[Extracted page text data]
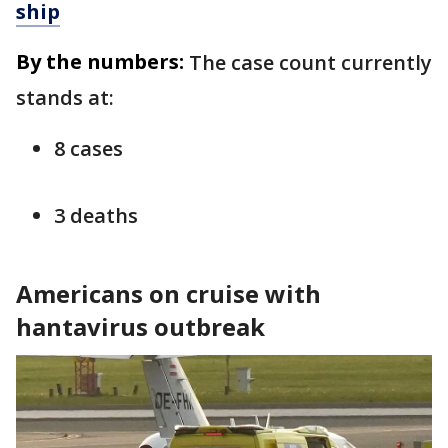
ship
By the numbers:
The case count currently
stands at:
8 cases
3 deaths
Americans on cruise with
hantavirus outbreak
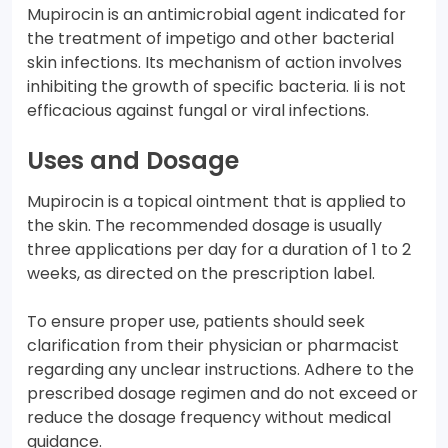
Mupirocin is an antimicrobial agent indicated for
the treatment of impetigo and other bacterial
skin infections. Its mechanism of action involves
inhibiting the growth of specific bacteria. Ii is not
efficacious against fungal or viral infections.
Uses and Dosage
Mupirocin is a topical ointment that is applied to
the skin. The recommended dosage is usually
three applications per day for a duration of 1 to 2
weeks, as directed on the prescription label.
To ensure proper use, patients should seek
clarification from their physician or pharmacist
regarding any unclear instructions. Adhere to the
prescribed dosage regimen and do not exceed or
reduce the dosage frequency without medical
guidance.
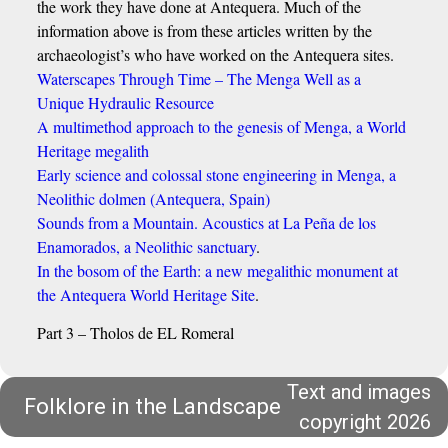
the work they have done at Antequera. Much of the
information above is from these articles written by the
archaeologist’s who have worked on the Antequera sites.
Waterscapes Through Time – The Menga Well as a
Unique Hydraulic Resource
A multimethod approach to the genesis of Menga, a World
Heritage megalith
Early science and colossal stone engineering in Menga, a
Neolithic dolmen (Antequera, Spain)
Sounds from a Mountain. Acoustics at La Peña de los
Enamorados, a Neolithic sanctuary
.
In the bosom of the Earth: a new megalithic monument at
the Antequera World Heritage Site
.
Part 3 – Tholos de EL Romeral
Text and images
Folklore in the Landscape
copyright 2026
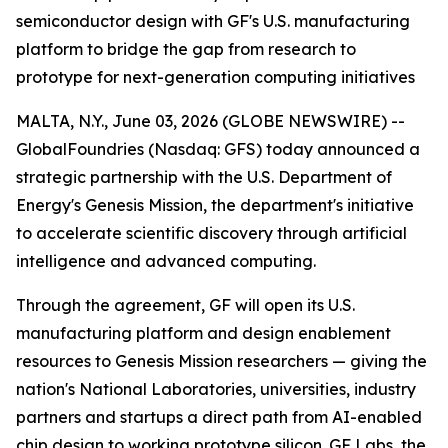
semiconductor design with GF's U.S. manufacturing
platform to bridge the gap from research to
prototype for next-generation computing initiatives
MALTA, N.Y., June 03, 2026 (GLOBE NEWSWIRE) --
GlobalFoundries (Nasdaq: GFS) today announced a
strategic partnership with the U.S. Department of
Energy's Genesis Mission, the department's initiative
to accelerate scientific discovery through artificial
intelligence and advanced computing.
Through the agreement, GF will open its U.S.
manufacturing platform and design enablement
resources to Genesis Mission researchers — giving the
nation's National Laboratories, universities, industry
partners and startups a direct path from AI-enabled
chip design to working prototype silicon. GF Labs, the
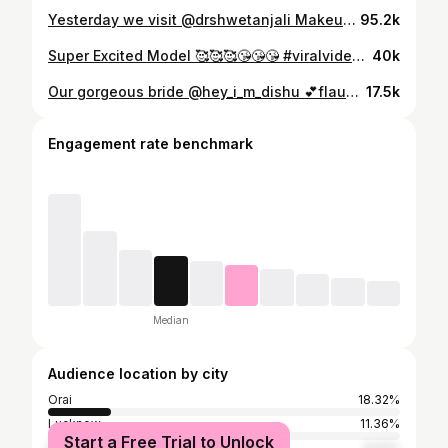
Yesterday we visit @drshwetanjali Makeup Studio LOCATION- Dr. Shwetanjali Professional Makeover Studio (Orai, U.P.) First floor, Krishna Complex, Arya Kanya road, beside Bombay Laat House, Orai - 285001 TAGS 🏷️ #instagram #instagram #love #viral #trendingreels #jewelry #makeup #haircut #orai #jalaun #uttarpradesh KEEP LOVING KEEP SUPPORTING
95.2k
Super Excited Model 🥰🥰🥰😘😘😘 #viralvideos #viralreels #viralpost #bridalmakeup #bridedress #indianbrides #redlehenga #oraimakeup #oraimakeupartist #orai #kanpur #kanpurmakeupartist 🧿468/117🧿
40k
Our gorgeous bride @hey_i_m_dishu 💕flaunting in brides univers outfit nd jwellrey Why spend when you can rent outfit nd jewellery like these❤️ Rent your dress, own the look !!! Outfit & jewellery @brides_universe1 Makeup @drshwetanjali Lehnga nd jewelleryavailable for rent Book your slot soon WhatsApp or call for booking enquiries 9305181209 RENT 📍FLAUNT 📍RETURN Location ~ Orai #bridesuniverse1 #bride #bridetobe #bridesorai #bridallehenga #bridaloutfit #bridaljewellery #bridalgown #bridalmakeupartist #bridesofsabyasachi #jwellerycollection #bridesuniverse1
17.5k
Engagement rate benchmark
Median
Audience location by city
Orai
18.32%
Lucknow
11.36%
Start a Free Trial to Unlock
Delhi
9.52%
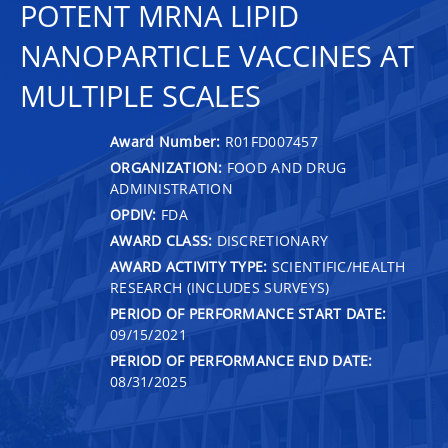
POTENT MRNA LIPID
NANOPARTICLE VACCINES AT
MULTIPLE SCALES
Award Number:
R01FD007457
ORGANIZATION:
FOOD AND DRUG
ADMINISTRATION
OPDIV:
FDA
AWARD CLASS:
DISCRETIONARY
AWARD ACTIVITY TYPE:
SCIENTIFIC/HEALTH
RESEARCH (INCLUDES SURVEYS)
PERIOD OF PERFORMANCE START DATE:
09/15/2021
PERIOD OF PERFORMANCE END DATE:
08/31/2025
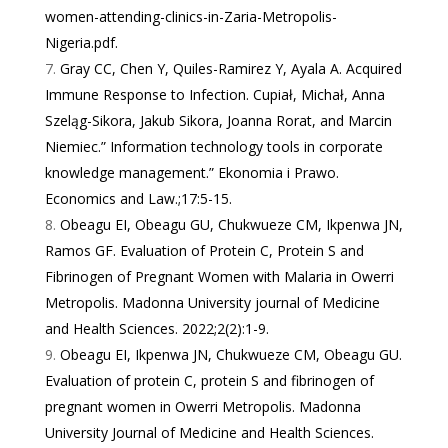
women-attending-clinics-in-Zaria-Metropolis-
Nigeria.pdf
.
Gray CC, Chen Y, Quiles-Ramirez Y, Ayala A. Acquired
Immune Response to Infection. Cupiał, Michał, Anna
Szeląg-Sikora, Jakub Sikora, Joanna Rorat, and Marcin
Niemiec.” Information technology tools in corporate
knowledge management.” Ekonomia i Prawo.
Economics and Law.;17:5-15.
Obeagu EI, Obeagu GU, Chukwueze CM, Ikpenwa JN,
Ramos GF. Evaluation of Protein C, Protein S and
Fibrinogen of Pregnant Women with Malaria in Owerri
Metropolis. Madonna University journal of Medicine
and Health Sciences. 2022;2(2):1-9.
Obeagu EI, Ikpenwa JN, Chukwueze CM, Obeagu GU.
Evaluation of protein C, protein S and fibrinogen of
pregnant women in Owerri Metropolis. Madonna
University Journal of Medicine and Health Sciences.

## WHAT IS BEING ASKED:
Please retype the entries above word for word, but only from the line containing "R01FD007457" through the last line, and without the pictures.

## ANSWER SECTION:
R01FD007457
ORGANIZATION:
FOOD AND DRUG
ADMINISTRATION
OPDIV:
FDA
AWARD CLASS:
DISCRETIONARY
AWARD ACTIVITY TYPE:
SCIENTIFIC/HEALTH
RESEARCH (INCLUDES SURVEYS)
PERIOD OF PERFORMANCE START DATE:
09/15/2021
PERIOD OF PERFORMANCE END DATE:
08/31/2025
women-attending-clinics-in-Zaria-Metropolis-
Nigeria.pdf
.
Gray CC, Chen Y, Quiles-Ramirez Y, Ayala A. Acquired
Immune Response to Infection. Cupiał, Michał, Anna
Szeląg-Sikora, Jakub Sikora, Joanna Rorat, and Marcin
Niemiec.” Information technology tools in corporate
knowledge management.” Ekonomia i Prawo.
Economics and Law.;17:5-15.
Obeagu EI, Obeagu GU, Chukwueze CM, Ikpenwa JN,
Ramos GF. Evaluation of Protein C, Protein S and
Fibrinogen of Pregnant Women with Malaria in Owerri
Metropolis. Madonna University journal of Medicine
and Health Sciences. 2022;2(2):1-9.
Obeagu EI, Ikpenwa JN, Chukwueze CM, Obeagu GU.
Evaluation of protein C, protein S and fibrinogen of
pregnant women in Owerri Metropolis. Madonna
University Journal of Medicine and Health Sciences.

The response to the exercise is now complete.